> **Task to carry out**: Reproduce only the lines from the one containing "<!-- markers -->" through the end of the data, exactly as they stand.

*** Provided entries ***

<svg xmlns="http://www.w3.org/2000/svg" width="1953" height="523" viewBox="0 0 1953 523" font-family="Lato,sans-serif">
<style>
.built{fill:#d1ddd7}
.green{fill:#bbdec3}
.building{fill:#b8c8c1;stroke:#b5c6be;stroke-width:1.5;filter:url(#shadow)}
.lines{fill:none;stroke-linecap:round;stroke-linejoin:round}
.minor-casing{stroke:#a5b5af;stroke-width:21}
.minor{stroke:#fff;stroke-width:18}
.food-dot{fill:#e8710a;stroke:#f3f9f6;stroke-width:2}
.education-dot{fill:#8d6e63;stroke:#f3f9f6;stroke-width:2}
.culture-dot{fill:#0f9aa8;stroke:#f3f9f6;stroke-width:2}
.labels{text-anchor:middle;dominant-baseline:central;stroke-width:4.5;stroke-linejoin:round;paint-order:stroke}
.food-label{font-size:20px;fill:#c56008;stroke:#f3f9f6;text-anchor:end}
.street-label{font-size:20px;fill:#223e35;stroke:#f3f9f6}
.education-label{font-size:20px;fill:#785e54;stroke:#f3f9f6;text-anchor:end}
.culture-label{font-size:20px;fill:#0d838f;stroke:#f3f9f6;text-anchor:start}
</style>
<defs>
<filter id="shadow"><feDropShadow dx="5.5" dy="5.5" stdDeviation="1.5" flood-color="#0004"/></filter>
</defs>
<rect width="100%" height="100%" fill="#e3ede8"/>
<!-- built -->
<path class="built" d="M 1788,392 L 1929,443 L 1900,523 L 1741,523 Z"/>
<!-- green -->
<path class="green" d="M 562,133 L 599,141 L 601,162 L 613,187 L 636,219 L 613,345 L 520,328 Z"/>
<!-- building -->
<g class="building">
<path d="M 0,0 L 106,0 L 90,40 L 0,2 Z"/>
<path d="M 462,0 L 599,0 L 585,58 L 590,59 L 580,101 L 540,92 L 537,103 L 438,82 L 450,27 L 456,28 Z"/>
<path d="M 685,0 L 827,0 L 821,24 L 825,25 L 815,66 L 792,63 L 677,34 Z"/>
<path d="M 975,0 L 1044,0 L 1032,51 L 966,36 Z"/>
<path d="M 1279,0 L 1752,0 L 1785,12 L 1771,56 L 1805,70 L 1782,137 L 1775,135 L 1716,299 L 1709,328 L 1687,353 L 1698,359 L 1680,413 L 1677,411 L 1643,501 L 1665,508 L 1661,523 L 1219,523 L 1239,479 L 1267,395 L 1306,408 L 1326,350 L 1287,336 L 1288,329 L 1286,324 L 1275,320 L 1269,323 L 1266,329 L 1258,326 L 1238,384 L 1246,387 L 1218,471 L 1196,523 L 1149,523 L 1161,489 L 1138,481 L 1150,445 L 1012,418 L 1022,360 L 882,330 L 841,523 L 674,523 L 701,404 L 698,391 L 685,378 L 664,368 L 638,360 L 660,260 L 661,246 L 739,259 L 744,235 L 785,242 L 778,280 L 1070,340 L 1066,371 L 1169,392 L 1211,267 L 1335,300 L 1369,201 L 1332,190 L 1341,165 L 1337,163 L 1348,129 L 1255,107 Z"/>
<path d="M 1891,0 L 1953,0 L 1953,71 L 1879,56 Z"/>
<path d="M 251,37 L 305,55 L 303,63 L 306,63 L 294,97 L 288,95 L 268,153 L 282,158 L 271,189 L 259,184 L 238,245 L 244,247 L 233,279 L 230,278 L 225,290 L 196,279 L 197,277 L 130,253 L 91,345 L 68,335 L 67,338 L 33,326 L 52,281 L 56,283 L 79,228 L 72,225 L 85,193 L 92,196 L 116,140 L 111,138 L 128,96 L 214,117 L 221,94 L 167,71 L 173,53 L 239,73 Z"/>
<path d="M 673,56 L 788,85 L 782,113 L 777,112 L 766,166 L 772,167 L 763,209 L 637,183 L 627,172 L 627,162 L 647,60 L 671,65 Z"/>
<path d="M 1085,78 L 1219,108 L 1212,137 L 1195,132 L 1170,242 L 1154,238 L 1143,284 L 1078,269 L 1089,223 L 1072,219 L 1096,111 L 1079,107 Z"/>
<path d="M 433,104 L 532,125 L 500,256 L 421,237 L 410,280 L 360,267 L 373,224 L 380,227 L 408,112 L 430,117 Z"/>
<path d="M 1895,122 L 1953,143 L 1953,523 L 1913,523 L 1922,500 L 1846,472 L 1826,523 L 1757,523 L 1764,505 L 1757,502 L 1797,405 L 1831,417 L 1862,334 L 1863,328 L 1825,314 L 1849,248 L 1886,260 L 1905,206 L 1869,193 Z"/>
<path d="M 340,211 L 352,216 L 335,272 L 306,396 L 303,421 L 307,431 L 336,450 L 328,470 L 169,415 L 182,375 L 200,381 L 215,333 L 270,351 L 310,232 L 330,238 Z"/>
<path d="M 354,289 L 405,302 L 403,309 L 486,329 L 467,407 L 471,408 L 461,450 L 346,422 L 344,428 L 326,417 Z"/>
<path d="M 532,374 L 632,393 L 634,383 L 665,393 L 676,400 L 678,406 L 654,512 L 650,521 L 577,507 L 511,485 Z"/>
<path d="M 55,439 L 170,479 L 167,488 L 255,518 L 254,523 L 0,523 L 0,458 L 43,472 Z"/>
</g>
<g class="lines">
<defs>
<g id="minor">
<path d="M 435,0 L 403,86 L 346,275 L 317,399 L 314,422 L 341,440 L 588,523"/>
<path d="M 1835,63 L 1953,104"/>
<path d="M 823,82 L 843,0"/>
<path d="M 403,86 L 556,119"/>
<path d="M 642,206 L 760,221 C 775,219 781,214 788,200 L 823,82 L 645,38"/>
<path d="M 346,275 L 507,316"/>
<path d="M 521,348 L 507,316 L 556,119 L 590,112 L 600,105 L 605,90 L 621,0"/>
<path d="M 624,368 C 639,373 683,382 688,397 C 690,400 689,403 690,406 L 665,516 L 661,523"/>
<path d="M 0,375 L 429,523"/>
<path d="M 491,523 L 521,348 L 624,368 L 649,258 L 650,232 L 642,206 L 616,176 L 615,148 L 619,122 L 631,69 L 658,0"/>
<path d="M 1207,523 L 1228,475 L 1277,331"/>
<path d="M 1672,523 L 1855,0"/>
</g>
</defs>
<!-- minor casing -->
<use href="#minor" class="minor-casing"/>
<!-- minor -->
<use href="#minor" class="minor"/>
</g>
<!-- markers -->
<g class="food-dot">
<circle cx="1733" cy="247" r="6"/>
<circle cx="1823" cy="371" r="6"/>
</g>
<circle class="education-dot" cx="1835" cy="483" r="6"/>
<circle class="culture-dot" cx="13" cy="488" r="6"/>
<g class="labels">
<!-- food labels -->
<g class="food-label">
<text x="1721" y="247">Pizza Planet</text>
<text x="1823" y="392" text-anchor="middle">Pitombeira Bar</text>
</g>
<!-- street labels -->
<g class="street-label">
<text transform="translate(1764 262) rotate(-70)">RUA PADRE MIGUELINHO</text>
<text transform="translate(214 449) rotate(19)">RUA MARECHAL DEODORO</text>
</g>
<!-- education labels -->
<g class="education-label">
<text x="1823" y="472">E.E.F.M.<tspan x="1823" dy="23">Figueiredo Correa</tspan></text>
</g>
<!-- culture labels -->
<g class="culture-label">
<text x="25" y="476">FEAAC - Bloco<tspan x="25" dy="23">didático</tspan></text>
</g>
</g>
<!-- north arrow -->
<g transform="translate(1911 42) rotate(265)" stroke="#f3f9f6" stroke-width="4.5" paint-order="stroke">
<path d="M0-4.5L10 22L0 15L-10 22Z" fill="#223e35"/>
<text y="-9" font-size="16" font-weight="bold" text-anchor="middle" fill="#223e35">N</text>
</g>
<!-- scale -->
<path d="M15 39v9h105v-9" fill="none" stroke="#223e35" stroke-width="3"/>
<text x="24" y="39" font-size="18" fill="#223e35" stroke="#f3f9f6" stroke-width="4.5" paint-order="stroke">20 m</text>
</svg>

***

> **Result of this exercise**:
<!-- markers -->
<g class="food-dot">
<circle cx="1733" cy="247" r="6"/>
<circle cx="1823" cy="371" r="6"/>
</g>
<circle class="education-dot" cx="1835" cy="483" r="6"/>
<circle class="culture-dot" cx="13" cy="488" r="6"/>
<g class="labels">
<!-- food labels -->
<g class="food-label">
<text x="1721" y="247">Pizza Planet</text>
<text x="1823" y="392" text-anchor="middle">Pitombeira Bar</text>
</g>
<!-- street labels -->
<g class="street-label">
<text transform="translate(1764 262) rotate(-70)">RUA PADRE MIGUELINHO</text>
<text transform="translate(214 449) rotate(19)">RUA MARECHAL DEODORO</text>
</g>
<!-- education labels -->
<g class="education-label">
<text x="1823" y="472">E.E.F.M.<tspan x="1823" dy="23">Figueiredo Correa</tspan></text>
</g>
<!-- culture labels -->
<g class="culture-label">
<text x="25" y="476">FEAAC - Bloco<tspan x="25" dy="23">didático</tspan></text>
</g>
</g>
<!-- north arrow -->
<g transform="translate(1911 42) rotate(265)" stroke="#f3f9f6" stroke-width="4.5" paint-order="stroke">
<path d="M0-4.5L10 22L0 15L-10 22Z" fill="#223e35"/>
<text y="-9" font-size="16" font-weight="bold" text-anchor="middle" fill="#223e35">N</text>
</g>
<!-- scale -->
<path d="M15 39v9h105v-9" fill="none" stroke="#223e35" stroke-width="3"/>
<text x="24" y="39" font-size="18" fill="#223e35" stroke="#f3f9f6" stroke-width="4.5" paint-order="stroke">20 m</text>
</svg>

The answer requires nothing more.